== Segment start ==

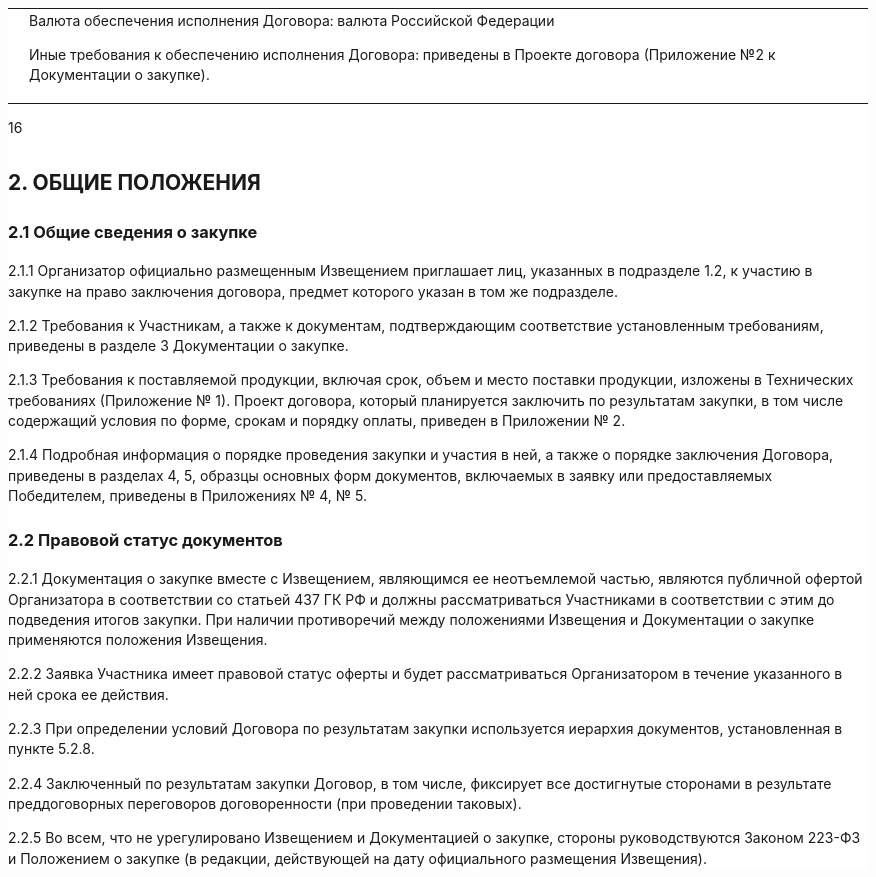 


<table>
<tr>
<td></td>
<td>
Валюта обеспечения исполнения Договора: валюта Российской Федерации

Иные требования к обеспечению исполнения Договора: приведены в Проекте договора (Приложение №2 к Документации о закупке).
</td>
</tr>
</table>

16



## 2. ОБЩИЕ ПОЛОЖЕНИЯ

### 2.1 Общие сведения о закупке

2.1.1 Организатор официально размещенным Извещением приглашает лиц, указанных в подразделе 1.2, к участию в закупке на право заключения договора, предмет которого указан в том же подразделе.

2.1.2 Требования к Участникам, а также к документам, подтверждающим соответствие установленным требованиям, приведены в разделе 3 Документации о закупке.

2.1.3 Требования к поставляемой продукции, включая срок, объем и место поставки продукции, изложены в Технических требованиях (Приложение № 1). Проект договора, который планируется заключить по результатам закупки, в том числе содержащий условия по форме, срокам и порядку оплаты, приведен в Приложении № 2.

2.1.4 Подробная информация о порядке проведения закупки и участия в ней, а также о порядке заключения Договора, приведены в разделах 4, 5, образцы основных форм документов, включаемых в заявку или предоставляемых Победителем, приведены в Приложениях № 4, № 5.

### 2.2 Правовой статус документов

2.2.1 Документация о закупке вместе с Извещением, являющимся ее неотъемлемой частью, являются публичной офертой Организатора в соответствии со статьей 437 ГК РФ и должны рассматриваться Участниками в соответствии с этим до подведения итогов закупки. При наличии противоречий между положениями Извещения и Документации о закупке применяются положения Извещения.

2.2.2 Заявка Участника имеет правовой статус оферты и будет рассматриваться Организатором в течение указанного в ней срока ее действия.

2.2.3 При определении условий Договора по результатам закупки используется иерархия документов, установленная в пункте 5.2.8.

2.2.4 Заключенный по результатам закупки Договор, в том числе, фиксирует все достигнутые сторонами в результате преддоговорных переговоров договоренности (при проведении таковых).

2.2.5 Во всем, что не урегулировано Извещением и Документацией о закупке, стороны руководствуются Законом 223-ФЗ и Положением о закупке (в редакции, действующей на дату официального размещения Извещения).
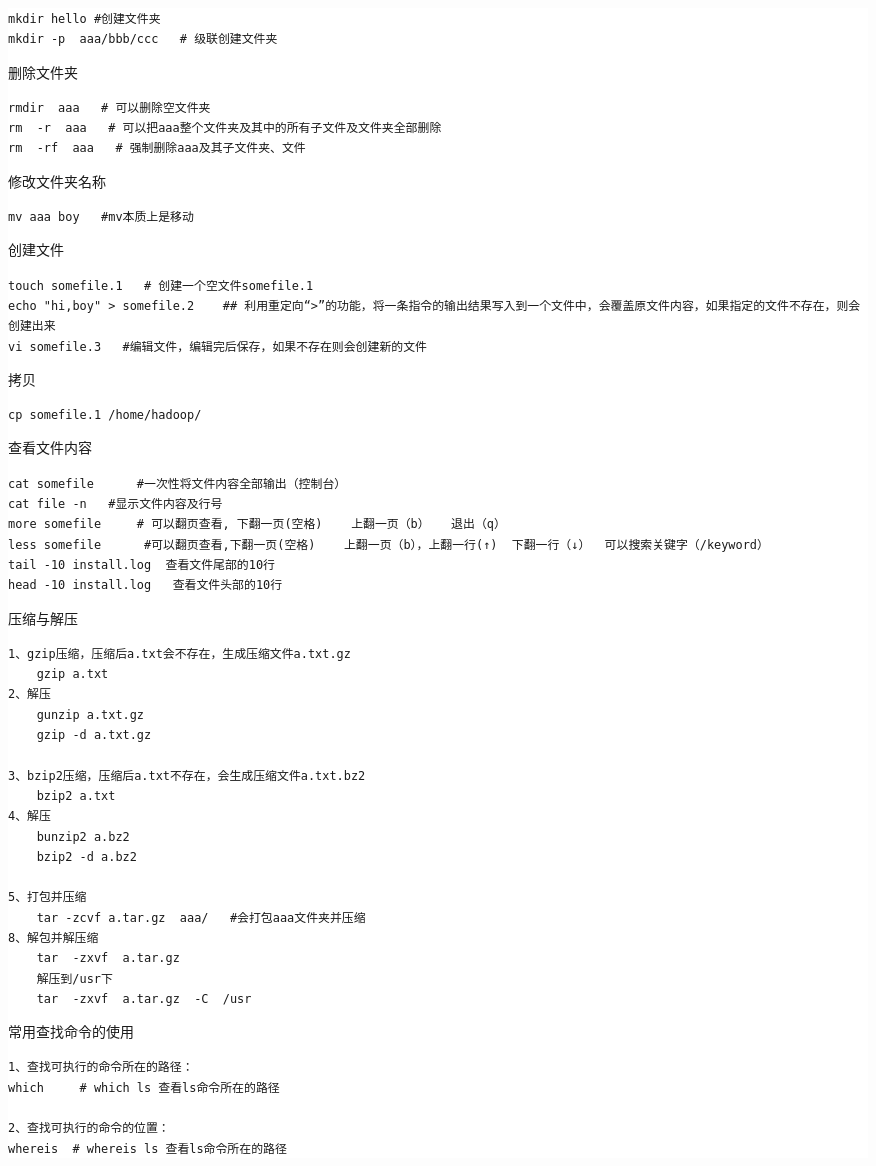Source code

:     mkdir hello #创建文件夹
    mkdir -p  aaa/bbb/ccc   # 级联创建文件夹
    
删除文件夹

    rmdir  aaa   # 可以删除空文件夹
    rm  -r  aaa   # 可以把aaa整个文件夹及其中的所有子文件及文件夹全部删除
    rm  -rf  aaa   # 强制删除aaa及其子文件夹、文件
    
修改文件夹名称

    mv aaa boy   #mv本质上是移动
    
创建文件
    
    touch somefile.1   # 创建一个空文件somefile.1
    echo "hi,boy" > somefile.2    ## 利用重定向“>”的功能，将一条指令的输出结果写入到一个文件中，会覆盖原文件内容，如果指定的文件不存在，则会创建出来
    vi somefile.3   #编辑文件，编辑完后保存，如果不存在则会创建新的文件
    
拷贝
   
    cp somefile.1 /home/hadoop/
    
查看文件内容

    cat somefile      #一次性将文件内容全部输出（控制台）
    cat file -n   #显示文件内容及行号
    more somefile     # 可以翻页查看, 下翻一页(空格)    上翻一页（b）   退出（q）
    less somefile      #可以翻页查看,下翻一页(空格)    上翻一页（b），上翻一行(↑)  下翻一行（↓）  可以搜索关键字（/keyword）
    tail -10 install.log  查看文件尾部的10行
    head -10 install.log   查看文件头部的10行
    
压缩与解压

    1、gzip压缩，压缩后a.txt会不存在，生成压缩文件a.txt.gz
        gzip a.txt
    2、解压
        gunzip a.txt.gz
        gzip -d a.txt.gz
        
    3、bzip2压缩，压缩后a.txt不存在，会生成压缩文件a.txt.bz2
        bzip2 a.txt
    4、解压
        bunzip2 a.bz2
        bzip2 -d a.bz2
        
    5、打包并压缩
        tar -zcvf a.tar.gz  aaa/   #会打包aaa文件夹并压缩
    8、解包并解压缩
        tar  -zxvf  a.tar.gz
        解压到/usr下
        tar  -zxvf  a.tar.gz  -C  /usr
        
常用查找命令的使用
    
    1、查找可执行的命令所在的路径：
    which     # which ls 查看ls命令所在的路径
    
    2、查找可执行的命令的位置：
    whereis  # whereis ls 查看ls命令所在的路径
    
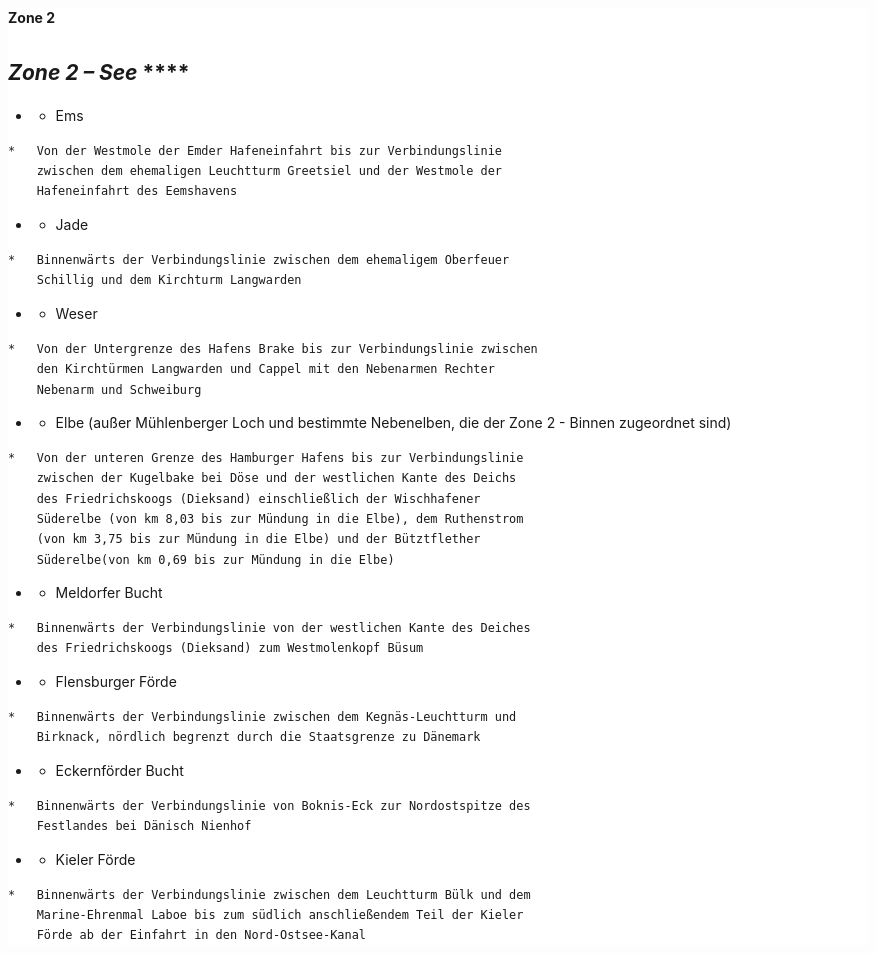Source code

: 

**Zone 2**
## *Zone 2 – See* ****


*    *   Ems

    *   Von der Westmole der Emder Hafeneinfahrt bis zur Verbindungslinie
        zwischen dem ehemaligen Leuchtturm Greetsiel und der Westmole der
        Hafeneinfahrt des Eemshavens


*    *   Jade

    *   Binnenwärts der Verbindungslinie zwischen dem ehemaligem Oberfeuer
        Schillig und dem Kirchturm Langwarden


*    *   Weser

    *   Von der Untergrenze des Hafens Brake bis zur Verbindungslinie zwischen
        den Kirchtürmen Langwarden und Cappel mit den Nebenarmen Rechter
        Nebenarm und Schweiburg


*    *   Elbe
        (außer Mühlenberger Loch und bestimmte Nebenelben, die der Zone 2 -
        Binnen zugeordnet sind)

    *   Von der unteren Grenze des Hamburger Hafens bis zur Verbindungslinie
        zwischen der Kugelbake bei Döse und der westlichen Kante des Deichs
        des Friedrichskoogs (Dieksand) einschließlich der Wischhafener
        Süderelbe (von km 8,03 bis zur Mündung in die Elbe), dem Ruthenstrom
        (von km 3,75 bis zur Mündung in die Elbe) und der Bütztflether
        Süderelbe(von km 0,69 bis zur Mündung in die Elbe)


*    *   Meldorfer Bucht

    *   Binnenwärts der Verbindungslinie von der westlichen Kante des Deiches
        des Friedrichskoogs (Dieksand) zum Westmolenkopf Büsum


*    *   Flensburger Förde

    *   Binnenwärts der Verbindungslinie zwischen dem Kegnäs-Leuchtturm und
        Birknack, nördlich begrenzt durch die Staatsgrenze zu Dänemark


*    *   Eckernförder Bucht

    *   Binnenwärts der Verbindungslinie von Boknis-Eck zur Nordostspitze des
        Festlandes bei Dänisch Nienhof


*    *   Kieler Förde

    *   Binnenwärts der Verbindungslinie zwischen dem Leuchtturm Bülk und dem
        Marine-Ehrenmal Laboe bis zum südlich anschließendem Teil der Kieler
        Förde ab der Einfahrt in den Nord-Ostsee-Kanal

== Segment end ==

■ The problem ■
Gather every line of the material that contains the word "Документации", matching its uppercase and lowercase letters exactly.

■ Your solution ■
Иные требования к обеспечению исполнения Договора: приведены в Проекте договора (Приложение №2 к Документации о закупке).
2.1.2 Требования к Участникам, а также к документам, подтверждающим соответствие установленным требованиям, приведены в разделе 3 Документации о закупке.
2.2.1 Документация о закупке вместе с Извещением, являющимся ее неотъемлемой частью, являются публичной офертой Организатора в соответствии со статьей 437 ГК РФ и должны рассматриваться Участниками в соответствии с этим до подведения итогов закупки. При наличии противоречий между положениями Извещения и Документации о закупке применяются положения Извещения.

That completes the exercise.